O NordVPN também oferece um serviço de qualidade, com velocidade e estabilidade de conexão invejáveis. Suas únicas inconveniências são a necessidade de algum manejo com suas configurações e sua limitação a dispositivos Android, Windows, Linux e MacOS (na versão OpenVPN).

Além disso, ambos os programas apresentam as configurações “recomendadas”, as quais indicam os melhores servidores disponíveis para acesso no território chinês.


5 coisas para saber antes de viajar para a China

1. Compre e instale uma VPN antes de chegar lá. O acesso à Play Store é bloqueado, e a Apple Store não lista aplicativos de VPN no país.

2. Adquira um bom plano de dados móveis – e não economize. Se você comprar um plano mais econômico, sua velocidade de conexão certamente será mais baixa. Redes Wi-Fi de residências ou espaços públicos podem ser boas para sites não bloqueados, mas quando você acionar uma conexão VPN, a velocidade vai cair de forma considerável. Isso sem mencionar que VPNs costumam gastar de 30 a 40% mais dados que conexões regulares.
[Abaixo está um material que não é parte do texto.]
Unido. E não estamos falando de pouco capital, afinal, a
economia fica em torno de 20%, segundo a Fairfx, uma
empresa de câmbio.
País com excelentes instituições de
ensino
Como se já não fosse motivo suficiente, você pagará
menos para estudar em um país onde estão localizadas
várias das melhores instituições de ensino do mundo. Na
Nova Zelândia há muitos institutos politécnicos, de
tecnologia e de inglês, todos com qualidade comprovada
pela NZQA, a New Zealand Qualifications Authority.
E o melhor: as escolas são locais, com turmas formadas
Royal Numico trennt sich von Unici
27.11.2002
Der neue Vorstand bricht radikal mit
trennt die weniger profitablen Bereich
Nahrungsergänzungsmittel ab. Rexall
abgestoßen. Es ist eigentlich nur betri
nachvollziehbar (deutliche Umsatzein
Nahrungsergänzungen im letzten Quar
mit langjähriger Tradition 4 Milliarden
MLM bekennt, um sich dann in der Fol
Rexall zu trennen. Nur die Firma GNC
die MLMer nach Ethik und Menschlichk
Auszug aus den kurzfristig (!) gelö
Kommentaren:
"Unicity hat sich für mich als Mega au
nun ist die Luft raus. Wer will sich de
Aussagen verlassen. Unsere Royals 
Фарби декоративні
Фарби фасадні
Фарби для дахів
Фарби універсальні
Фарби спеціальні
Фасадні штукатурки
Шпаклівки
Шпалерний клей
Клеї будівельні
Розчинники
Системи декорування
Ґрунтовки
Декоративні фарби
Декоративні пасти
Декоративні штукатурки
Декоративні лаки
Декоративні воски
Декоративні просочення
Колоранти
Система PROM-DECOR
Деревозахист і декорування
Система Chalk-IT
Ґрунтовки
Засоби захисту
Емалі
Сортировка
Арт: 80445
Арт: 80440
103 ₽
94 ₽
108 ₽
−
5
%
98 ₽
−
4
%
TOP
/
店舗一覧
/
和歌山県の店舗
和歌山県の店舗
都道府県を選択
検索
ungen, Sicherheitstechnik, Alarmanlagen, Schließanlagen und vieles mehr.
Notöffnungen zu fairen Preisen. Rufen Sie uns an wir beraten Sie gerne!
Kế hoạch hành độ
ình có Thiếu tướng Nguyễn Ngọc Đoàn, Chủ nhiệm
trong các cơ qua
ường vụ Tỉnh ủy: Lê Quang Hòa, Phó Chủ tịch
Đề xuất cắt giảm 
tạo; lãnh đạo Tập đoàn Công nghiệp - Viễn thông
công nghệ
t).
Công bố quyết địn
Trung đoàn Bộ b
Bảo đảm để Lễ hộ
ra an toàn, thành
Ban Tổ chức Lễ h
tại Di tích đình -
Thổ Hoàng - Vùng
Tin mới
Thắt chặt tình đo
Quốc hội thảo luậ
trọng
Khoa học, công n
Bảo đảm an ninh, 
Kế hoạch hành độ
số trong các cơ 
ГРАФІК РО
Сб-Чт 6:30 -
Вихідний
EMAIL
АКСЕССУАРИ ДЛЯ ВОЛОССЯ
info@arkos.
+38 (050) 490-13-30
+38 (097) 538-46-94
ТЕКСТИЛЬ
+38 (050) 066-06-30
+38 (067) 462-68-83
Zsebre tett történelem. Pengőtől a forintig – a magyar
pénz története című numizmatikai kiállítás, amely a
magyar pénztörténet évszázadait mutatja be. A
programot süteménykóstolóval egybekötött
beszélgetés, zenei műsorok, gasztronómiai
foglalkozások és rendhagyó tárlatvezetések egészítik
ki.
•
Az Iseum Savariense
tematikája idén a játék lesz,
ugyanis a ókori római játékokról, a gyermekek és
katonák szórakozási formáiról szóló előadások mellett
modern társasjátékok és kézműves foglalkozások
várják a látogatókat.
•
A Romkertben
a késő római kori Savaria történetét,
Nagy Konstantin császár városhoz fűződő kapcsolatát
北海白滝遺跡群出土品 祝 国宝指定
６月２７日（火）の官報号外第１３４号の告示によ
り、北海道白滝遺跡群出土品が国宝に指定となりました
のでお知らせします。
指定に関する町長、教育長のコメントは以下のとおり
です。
3. Não confie tanto no Google Maps. Fique alerta; embora você tenha acesso a um panorama geral de ruas e estações, os dados apresentados não são muito precisos. Isso porque não há nenhuma forma de feedback dos usuários para a manutenção do programa dentro da China.

4. Use o WeChat. Esse aplicativo é a rede social mais popular no país e funciona maravilhosamente bem por lá. Uma de suas funções mais interessantes é a fácil tradução das mensagens dentro do próprio aplicativo. Importante notar que, por não permitir comunicação encriptada, ele pode ficar indisponível caso você use uma VPN.

5. Aprecie a vista. A China é um país lindo, com uma cultura riquíssima, cheia de cores, sons e sabores. Lá, como em nenhum lugar do mundo, você poderá se deslumbrar com a harmonia da convivência entre o passado e o futuro. Aproveite sua estada. A experiência, nós garantimos, será única.